ALTER TABLE LBAC_EMPLOYEE ADD SECURITY POLICY SEX_POLICY

ALTER TABLE lbac_employee ADD COLUMN SEX_PROTECTION DB2SECURITYLABEL
DB21034E The command was processed as an SQL statement because it was not a
valid Command Line Processor command. During SQL processing it returned:
SQL20402N Authorization ID "DB2INST1" does not have the LBAC credentials to
perform the "ALTER" operation on table "DB2INST1.LBAC_EMPLOYEE".
SQLSTATE=42519

The second command failed - it means that our LBAC protection over EMPLOYEE table is working.
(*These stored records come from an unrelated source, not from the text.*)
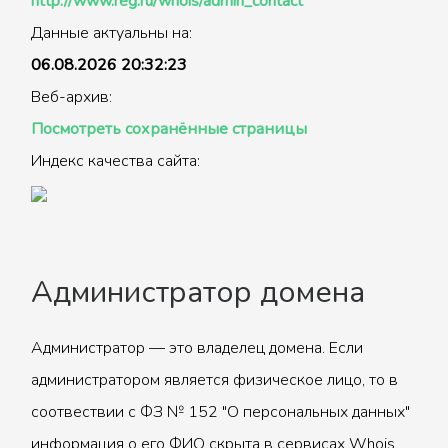
http://www.reg.ru/whois/admin_contact
Данные актуальны на:
06.08.2026 20:32:23
Веб-архив:
Посмотреть сохранённые страницы
Индекс качества сайта:
Администратор домена
Администратор — это владелец домена. Если
администратором является физическое лицо, то в
соотвествии с ФЗ № 152 "О персональных данных"
информация о его ФИО скрыта в сервисах Whois.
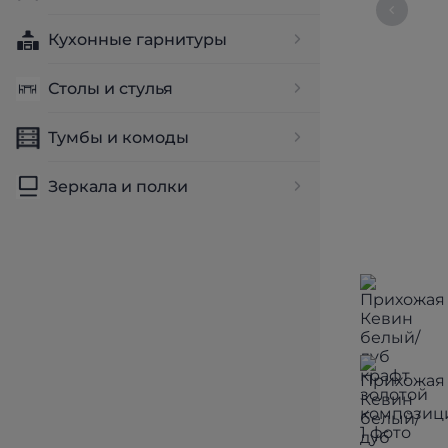
Кухонные гарнитуры
Столы и стулья
Тумбы и комоды
Зеркала и полки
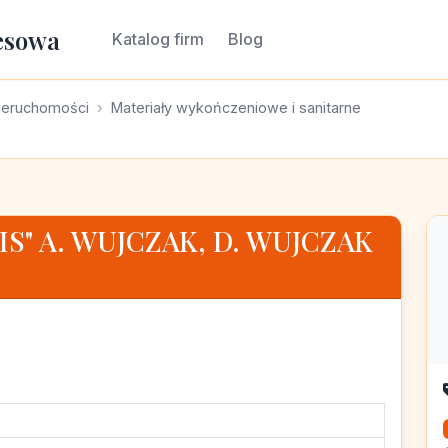
esowa
Katalog firm
Blog
ieruchomości
Materiały wykończeniowe i sanitarne
S" A. WUJCZAK, D. WUJCZAK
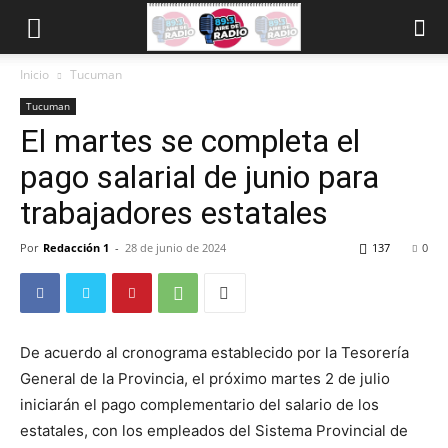
Inicio
Tucuman
Tucuman
El martes se completa el
pago salarial de junio para
trabajadores estatales
Por
Redacción 1
-
28 de junio de 2024
137
0
De acuerdo al cronograma establecido por la Tesorería
General de la Provincia, el próximo martes 2 de julio
iniciarán el pago complementario del salario de los
estatales, con los empleados del Sistema Provincial de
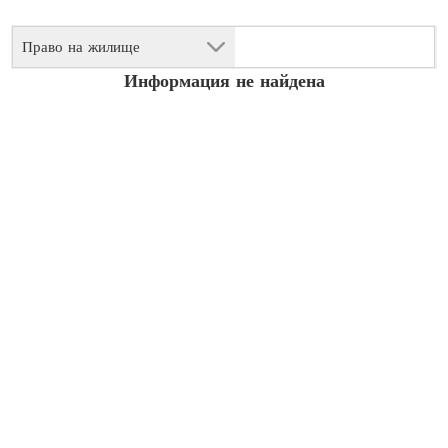
Право на жилище
Информация не найдена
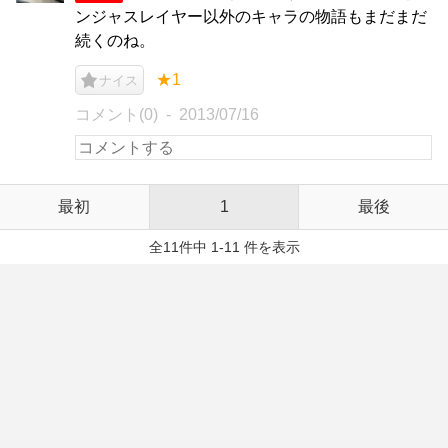
ンジャスレイヤー以外のキャラの物語もまだまだ
続くのね。
★1
ナイス
コメント(0)
2013/07/16
最初
1
最後
全11件中 1-11 件を表示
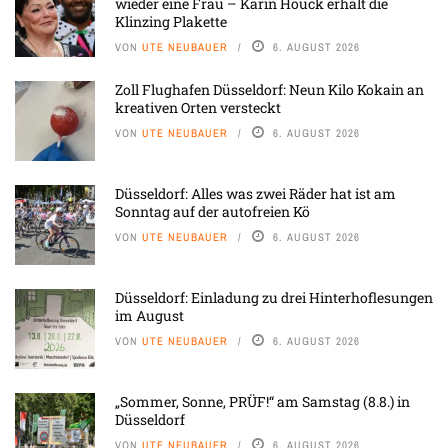
wieder eine Frau – Karin Houck erhält die
Klinzing Plakette
VON
UTE NEUBAUER
6. AUGUST 2026
Zoll Flughafen Düsseldorf: Neun Kilo Kokain an
kreativen Orten versteckt
VON
UTE NEUBAUER
6. AUGUST 2026
Düsseldorf: Alles was zwei Räder hat ist am
Sonntag auf der autofreien Kö
VON
UTE NEUBAUER
6. AUGUST 2026
Düsseldorf: Einladung zu drei Hinterhoflesungen
im August
VON
UTE NEUBAUER
6. AUGUST 2026
„Sommer, Sonne, PRÜF!“ am Samstag (8.8.) in
Düsseldorf
VON
UTE NEUBAUER
6. AUGUST 2026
Only an user having valid LBAC security level can modify the table. Even instance owner (db2inst1) cannot modify LBAC protected table without LBAC authorization !
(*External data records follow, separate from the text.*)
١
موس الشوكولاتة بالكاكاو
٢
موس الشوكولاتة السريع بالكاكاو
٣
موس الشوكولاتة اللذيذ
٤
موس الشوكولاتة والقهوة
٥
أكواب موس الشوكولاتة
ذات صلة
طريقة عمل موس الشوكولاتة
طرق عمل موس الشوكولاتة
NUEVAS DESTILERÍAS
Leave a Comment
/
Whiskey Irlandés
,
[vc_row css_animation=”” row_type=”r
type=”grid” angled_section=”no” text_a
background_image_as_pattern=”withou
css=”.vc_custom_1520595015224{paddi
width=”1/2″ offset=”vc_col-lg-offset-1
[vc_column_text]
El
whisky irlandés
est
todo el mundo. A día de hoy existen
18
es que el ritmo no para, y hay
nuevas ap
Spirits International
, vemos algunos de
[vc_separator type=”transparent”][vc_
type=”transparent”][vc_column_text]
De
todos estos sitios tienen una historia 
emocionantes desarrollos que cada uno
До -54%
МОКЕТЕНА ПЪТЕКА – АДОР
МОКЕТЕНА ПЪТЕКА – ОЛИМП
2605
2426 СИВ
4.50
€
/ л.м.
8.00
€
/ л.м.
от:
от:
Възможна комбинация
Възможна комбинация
Step 4 - create role and security labels

CREATE SECURITY LABEL SEX_POLICY.ADM COMPONENT SEX 'F','M'
GRANT SECURITY LABEL SEX_POLICY.ADM TO user db2inst1 FOR WRITE ACCESS
DB21034E The command was processed as an SQL statement because it was not a
valid Command Line Processor command. During SQL processing it returned:
SQL0554N An authorization ID cannot grant a privilege or authority to itself.
SQLSTATE=42502

Again - the second command failed. Starting from DB2 9.7 security role has been separated from the database administrator role. Only the user having SECAMD (security administrator) role can assign LBAC privileges to users.
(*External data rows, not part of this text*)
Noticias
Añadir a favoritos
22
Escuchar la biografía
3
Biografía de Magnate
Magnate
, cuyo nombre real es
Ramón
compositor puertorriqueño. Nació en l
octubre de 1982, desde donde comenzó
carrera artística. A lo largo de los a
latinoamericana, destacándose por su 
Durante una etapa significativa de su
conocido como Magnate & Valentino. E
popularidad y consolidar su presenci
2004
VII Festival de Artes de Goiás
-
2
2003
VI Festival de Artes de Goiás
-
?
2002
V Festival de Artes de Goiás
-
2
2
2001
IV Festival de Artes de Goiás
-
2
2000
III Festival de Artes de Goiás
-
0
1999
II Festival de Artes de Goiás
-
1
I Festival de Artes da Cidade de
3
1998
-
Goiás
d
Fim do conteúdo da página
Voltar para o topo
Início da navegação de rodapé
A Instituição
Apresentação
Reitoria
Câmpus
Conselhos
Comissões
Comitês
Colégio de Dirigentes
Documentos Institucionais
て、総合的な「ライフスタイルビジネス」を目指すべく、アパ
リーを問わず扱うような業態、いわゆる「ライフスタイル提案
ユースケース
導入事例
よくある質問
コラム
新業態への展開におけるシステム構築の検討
Step 5 - create SECADM user
# linux commmand
adduser db2sec1
grant secadm on database to user db2sec1
# connect to SAMPLE database as db2sec1 user and rerun the command
GRANT SECURITY LABEL SEX_POLICY.ADM TO user db2inst1 FOR WRITE ACCESS
(passed this time)

Step 6 - Finalize LBAC table protection
Reconnect as db2inst1 user and rerun the command again
ALTER TABLE lbac_employee ADD COLUMN SEX_PROTECTION DB2SECURITYLABEL
(passed this time)

Step 7 - Create roles and additional security labels
Assume that role LBAC_F enables access to female employees and LBAC_M to male employees.

create role LBAC_F
create role LBAC_M
CREATE SECURITY LABEL SEX_POLICY.F COMPONENT SEX 'F'
CREATE SECURITY LABEL SEX_POLICY.M COMPONENT SEX 'M'
alter security policy sex_policy user role LBAC_F
alter security policy sex_policy user role LBAC_E
GRANT SECURITY LABEL SEX_POLICY.F TO ROLE LBAC_F for all access
GRANT SECURITY LABEL SEX_POLICY.M TO ROLE LBAC_M for all access
GRANT samplereadaccess to role LBAC_F
GRANT samplereadaccess to role LBAC_M
Step 8 - assign labels to the LBAC_EMPLOYEE rows

update lbac_employee set sex_protection=seclabel('SEX_POLICY','M') where Sex='M'
update lbac_employee set sex_protection=seclabel('SEX_POLICY','F') where Sex='F'
select substr(seclabel_to_char('SEX_POLICY',sex_protection),1,6) from lbac_employee
Step 9 - modify trusted connection object
Assume the user 'PETER' is allowed to read only males workers and user 'DOROTHY' only female workers.
ALTER TRUSTED CONTEXT MYTCX ADD USE FOR PETER ROLE LBAC_M WITHOUT AUTHENTICATION
ALTER TRUSTED CONTEXT MYTCX ADD USE FOR DOROTHY ROLE LBAC_F WITHOUT
AUTHENTICATION

Step 10 - run application and watch the output

I modified the application a little bit - look at the source code. It is very simply - just run and print the "SELECT * FROM LBAC_EMPLOYEE" statement. The same code is executed firstly by 'PETER' and secondly by 'DOROTHY'.  The first time the code yields 23 rows and the second time 11 rows. What more important - the user is unaware about the presence of the other rows so the access to this rows is forbidden at the database (not application) level.